YOUR ASSIGNMENT
Only one stretch of the data below is needed. Output the lines from the one with "<source format=gtp>" up to and including the one with "X0079737Y0047405D01*", exactly as they stand.
TASK MATERIAL section start
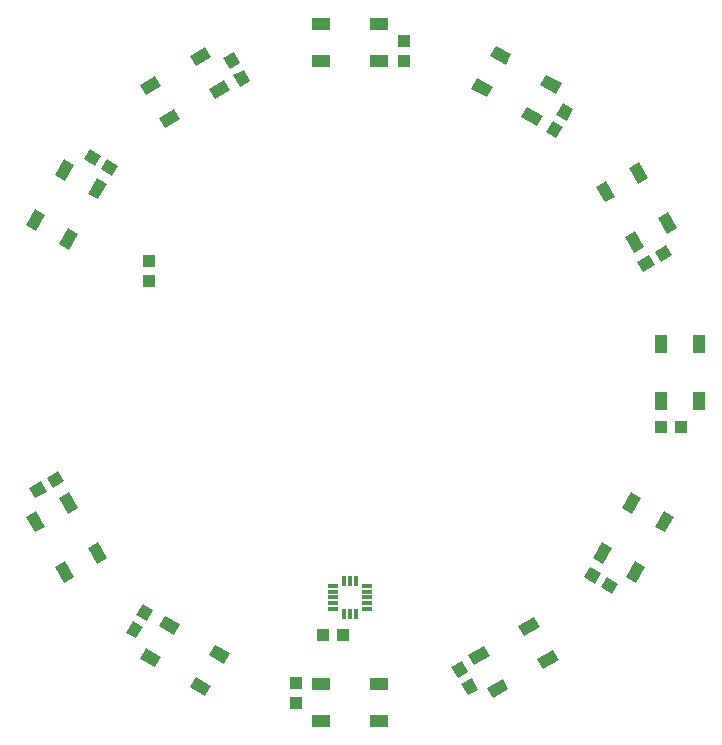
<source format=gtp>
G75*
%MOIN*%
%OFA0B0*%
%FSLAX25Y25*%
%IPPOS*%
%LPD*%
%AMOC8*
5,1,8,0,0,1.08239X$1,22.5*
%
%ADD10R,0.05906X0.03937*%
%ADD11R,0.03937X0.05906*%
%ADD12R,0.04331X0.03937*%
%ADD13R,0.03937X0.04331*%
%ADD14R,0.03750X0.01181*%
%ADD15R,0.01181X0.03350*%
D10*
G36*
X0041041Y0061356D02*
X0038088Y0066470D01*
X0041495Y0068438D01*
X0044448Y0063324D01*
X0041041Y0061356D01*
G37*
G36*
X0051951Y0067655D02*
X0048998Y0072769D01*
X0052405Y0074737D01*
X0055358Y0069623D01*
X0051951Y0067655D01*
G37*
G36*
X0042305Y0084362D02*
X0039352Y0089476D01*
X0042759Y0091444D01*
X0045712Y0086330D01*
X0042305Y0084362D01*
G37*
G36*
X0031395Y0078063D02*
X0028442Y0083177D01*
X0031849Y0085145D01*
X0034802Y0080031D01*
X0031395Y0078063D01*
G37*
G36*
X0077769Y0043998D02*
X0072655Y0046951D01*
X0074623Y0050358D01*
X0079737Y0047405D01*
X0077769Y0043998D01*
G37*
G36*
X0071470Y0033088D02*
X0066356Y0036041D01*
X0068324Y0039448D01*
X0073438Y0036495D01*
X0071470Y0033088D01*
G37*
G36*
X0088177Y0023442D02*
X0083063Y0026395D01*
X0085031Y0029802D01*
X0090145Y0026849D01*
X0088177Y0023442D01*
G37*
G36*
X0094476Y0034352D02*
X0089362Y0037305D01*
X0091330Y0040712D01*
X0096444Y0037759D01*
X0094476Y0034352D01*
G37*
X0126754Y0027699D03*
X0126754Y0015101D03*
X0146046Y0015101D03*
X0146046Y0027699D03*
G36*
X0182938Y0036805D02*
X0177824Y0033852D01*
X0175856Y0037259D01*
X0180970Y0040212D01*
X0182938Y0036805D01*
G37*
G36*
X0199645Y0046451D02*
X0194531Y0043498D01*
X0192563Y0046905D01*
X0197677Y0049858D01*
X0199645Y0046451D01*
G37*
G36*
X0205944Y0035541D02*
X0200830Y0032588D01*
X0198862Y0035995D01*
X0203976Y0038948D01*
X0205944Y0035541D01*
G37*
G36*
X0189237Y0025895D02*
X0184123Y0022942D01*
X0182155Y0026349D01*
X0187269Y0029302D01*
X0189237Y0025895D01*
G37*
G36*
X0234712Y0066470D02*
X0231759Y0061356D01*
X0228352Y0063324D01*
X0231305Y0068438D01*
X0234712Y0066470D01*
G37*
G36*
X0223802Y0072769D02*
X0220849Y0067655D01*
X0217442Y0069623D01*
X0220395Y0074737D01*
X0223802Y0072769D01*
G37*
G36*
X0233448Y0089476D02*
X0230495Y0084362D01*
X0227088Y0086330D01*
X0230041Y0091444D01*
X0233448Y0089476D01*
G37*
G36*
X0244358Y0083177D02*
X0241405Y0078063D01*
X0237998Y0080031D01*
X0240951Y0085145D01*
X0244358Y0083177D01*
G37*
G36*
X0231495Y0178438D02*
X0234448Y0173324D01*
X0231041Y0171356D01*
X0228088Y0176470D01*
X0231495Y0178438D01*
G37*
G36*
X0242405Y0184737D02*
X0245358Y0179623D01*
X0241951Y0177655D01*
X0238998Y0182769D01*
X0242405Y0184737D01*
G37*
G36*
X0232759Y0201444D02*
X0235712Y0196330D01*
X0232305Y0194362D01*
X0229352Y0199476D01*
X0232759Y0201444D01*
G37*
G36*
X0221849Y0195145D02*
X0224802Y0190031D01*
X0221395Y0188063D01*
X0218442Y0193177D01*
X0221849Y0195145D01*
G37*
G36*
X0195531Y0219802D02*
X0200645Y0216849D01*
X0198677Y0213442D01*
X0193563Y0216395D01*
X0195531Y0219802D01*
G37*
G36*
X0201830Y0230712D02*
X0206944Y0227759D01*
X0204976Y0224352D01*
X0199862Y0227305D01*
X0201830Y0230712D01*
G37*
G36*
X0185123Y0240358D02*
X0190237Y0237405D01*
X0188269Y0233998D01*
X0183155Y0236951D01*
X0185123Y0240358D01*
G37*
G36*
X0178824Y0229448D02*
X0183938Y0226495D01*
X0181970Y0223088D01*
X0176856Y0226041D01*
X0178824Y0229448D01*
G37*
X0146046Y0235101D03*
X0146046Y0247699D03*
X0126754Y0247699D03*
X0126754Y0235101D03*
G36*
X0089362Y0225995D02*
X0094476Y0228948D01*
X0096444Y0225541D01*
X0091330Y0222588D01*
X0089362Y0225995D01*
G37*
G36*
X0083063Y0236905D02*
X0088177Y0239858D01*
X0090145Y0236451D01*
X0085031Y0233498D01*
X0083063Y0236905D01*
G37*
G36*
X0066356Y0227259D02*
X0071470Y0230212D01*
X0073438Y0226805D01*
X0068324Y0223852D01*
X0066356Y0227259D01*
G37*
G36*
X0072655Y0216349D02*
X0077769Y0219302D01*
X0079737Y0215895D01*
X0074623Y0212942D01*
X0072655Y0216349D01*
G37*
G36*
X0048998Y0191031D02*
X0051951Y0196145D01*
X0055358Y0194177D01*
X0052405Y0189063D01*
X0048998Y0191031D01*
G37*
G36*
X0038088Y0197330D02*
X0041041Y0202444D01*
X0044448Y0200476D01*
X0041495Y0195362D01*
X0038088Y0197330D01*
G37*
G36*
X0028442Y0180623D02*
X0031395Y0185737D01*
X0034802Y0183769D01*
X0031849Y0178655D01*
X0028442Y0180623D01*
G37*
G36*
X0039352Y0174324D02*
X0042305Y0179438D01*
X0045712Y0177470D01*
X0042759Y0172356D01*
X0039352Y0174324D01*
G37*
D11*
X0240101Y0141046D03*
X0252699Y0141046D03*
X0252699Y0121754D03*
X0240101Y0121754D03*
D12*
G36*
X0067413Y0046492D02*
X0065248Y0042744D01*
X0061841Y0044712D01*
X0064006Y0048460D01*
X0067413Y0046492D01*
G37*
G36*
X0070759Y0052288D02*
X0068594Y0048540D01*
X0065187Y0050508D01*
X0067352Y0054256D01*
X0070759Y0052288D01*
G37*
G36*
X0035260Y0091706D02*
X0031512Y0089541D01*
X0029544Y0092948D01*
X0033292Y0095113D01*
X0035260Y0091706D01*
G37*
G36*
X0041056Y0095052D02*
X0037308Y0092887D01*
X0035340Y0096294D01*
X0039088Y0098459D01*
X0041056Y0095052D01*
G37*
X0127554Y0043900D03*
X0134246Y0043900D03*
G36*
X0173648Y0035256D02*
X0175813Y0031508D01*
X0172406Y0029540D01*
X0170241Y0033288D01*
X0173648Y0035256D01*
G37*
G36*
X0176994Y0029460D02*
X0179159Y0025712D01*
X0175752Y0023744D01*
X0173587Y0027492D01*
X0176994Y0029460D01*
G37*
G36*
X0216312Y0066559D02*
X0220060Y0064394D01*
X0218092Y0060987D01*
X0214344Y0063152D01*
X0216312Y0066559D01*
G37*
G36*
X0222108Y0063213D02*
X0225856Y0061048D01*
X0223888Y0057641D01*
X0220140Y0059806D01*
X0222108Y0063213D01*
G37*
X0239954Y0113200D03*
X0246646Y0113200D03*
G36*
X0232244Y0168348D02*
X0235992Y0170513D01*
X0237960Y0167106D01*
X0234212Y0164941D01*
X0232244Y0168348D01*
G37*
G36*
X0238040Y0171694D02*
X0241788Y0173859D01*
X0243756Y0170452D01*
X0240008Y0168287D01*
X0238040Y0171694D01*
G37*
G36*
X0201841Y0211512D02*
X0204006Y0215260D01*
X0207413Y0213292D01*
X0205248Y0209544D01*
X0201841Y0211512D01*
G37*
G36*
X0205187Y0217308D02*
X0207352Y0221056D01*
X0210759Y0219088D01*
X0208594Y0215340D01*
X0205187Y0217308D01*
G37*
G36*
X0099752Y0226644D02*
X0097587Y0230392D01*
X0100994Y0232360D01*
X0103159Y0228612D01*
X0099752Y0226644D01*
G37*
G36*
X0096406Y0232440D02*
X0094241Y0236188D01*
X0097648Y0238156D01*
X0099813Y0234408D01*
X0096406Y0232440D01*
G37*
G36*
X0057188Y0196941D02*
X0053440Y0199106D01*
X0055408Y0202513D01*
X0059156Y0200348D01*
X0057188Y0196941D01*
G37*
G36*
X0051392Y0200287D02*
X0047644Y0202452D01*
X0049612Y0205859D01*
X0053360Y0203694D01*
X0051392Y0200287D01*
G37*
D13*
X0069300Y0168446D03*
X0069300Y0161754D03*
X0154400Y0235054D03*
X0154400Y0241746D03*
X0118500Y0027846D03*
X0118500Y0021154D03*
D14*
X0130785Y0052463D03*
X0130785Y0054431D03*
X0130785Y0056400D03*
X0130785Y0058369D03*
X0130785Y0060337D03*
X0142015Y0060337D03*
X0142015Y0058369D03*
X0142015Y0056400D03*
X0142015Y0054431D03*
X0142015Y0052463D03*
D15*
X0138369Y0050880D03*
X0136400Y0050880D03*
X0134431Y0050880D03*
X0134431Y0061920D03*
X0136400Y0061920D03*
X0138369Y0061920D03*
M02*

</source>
TASK MATERIAL section end
TASK MATERIAL section start
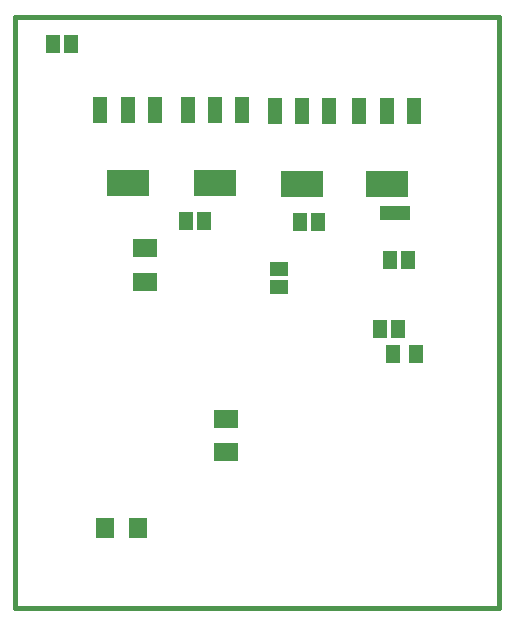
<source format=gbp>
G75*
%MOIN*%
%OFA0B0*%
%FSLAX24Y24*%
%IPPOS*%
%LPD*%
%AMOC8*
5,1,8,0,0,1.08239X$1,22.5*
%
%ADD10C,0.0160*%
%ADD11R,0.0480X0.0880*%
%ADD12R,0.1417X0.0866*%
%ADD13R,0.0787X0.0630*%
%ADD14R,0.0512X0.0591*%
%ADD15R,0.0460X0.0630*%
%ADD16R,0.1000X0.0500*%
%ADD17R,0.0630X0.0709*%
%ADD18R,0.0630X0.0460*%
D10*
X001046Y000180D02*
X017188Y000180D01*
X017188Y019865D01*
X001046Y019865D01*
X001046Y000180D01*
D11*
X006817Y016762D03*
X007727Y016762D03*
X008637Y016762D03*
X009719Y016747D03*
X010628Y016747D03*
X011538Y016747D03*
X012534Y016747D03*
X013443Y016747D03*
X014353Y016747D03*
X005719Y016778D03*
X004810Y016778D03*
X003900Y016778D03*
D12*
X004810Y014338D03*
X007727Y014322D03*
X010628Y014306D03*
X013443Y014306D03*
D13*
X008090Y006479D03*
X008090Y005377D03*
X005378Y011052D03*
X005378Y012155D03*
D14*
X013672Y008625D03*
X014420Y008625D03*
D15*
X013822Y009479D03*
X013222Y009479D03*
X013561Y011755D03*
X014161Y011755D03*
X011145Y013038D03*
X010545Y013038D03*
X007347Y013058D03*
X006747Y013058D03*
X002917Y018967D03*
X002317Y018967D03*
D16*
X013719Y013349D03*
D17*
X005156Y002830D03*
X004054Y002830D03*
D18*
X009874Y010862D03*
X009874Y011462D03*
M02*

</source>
TASK MATERIAL section end
SOLUTION TO THE EXERCISE
<source format=gtp>
G75*
%MOIN*%
%OFA0B0*%
%FSLAX25Y25*%
%IPPOS*%
%LPD*%
%AMOC8*
5,1,8,0,0,1.08239X$1,22.5*
%
%ADD10R,0.05906X0.03937*%
%ADD11R,0.03937X0.05906*%
%ADD12R,0.04331X0.03937*%
%ADD13R,0.03937X0.04331*%
%ADD14R,0.03750X0.01181*%
%ADD15R,0.01181X0.03350*%
D10*
G36*
X0041041Y0061356D02*
X0038088Y0066470D01*
X0041495Y0068438D01*
X0044448Y0063324D01*
X0041041Y0061356D01*
G37*
G36*
X0051951Y0067655D02*
X0048998Y0072769D01*
X0052405Y0074737D01*
X0055358Y0069623D01*
X0051951Y0067655D01*
G37*
G36*
X0042305Y0084362D02*
X0039352Y0089476D01*
X0042759Y0091444D01*
X0045712Y0086330D01*
X0042305Y0084362D01*
G37*
G36*
X0031395Y0078063D02*
X0028442Y0083177D01*
X0031849Y0085145D01*
X0034802Y0080031D01*
X0031395Y0078063D01*
G37*
G36*
X0077769Y0043998D02*
X0072655Y0046951D01*
X0074623Y0050358D01*
X0079737Y0047405D01*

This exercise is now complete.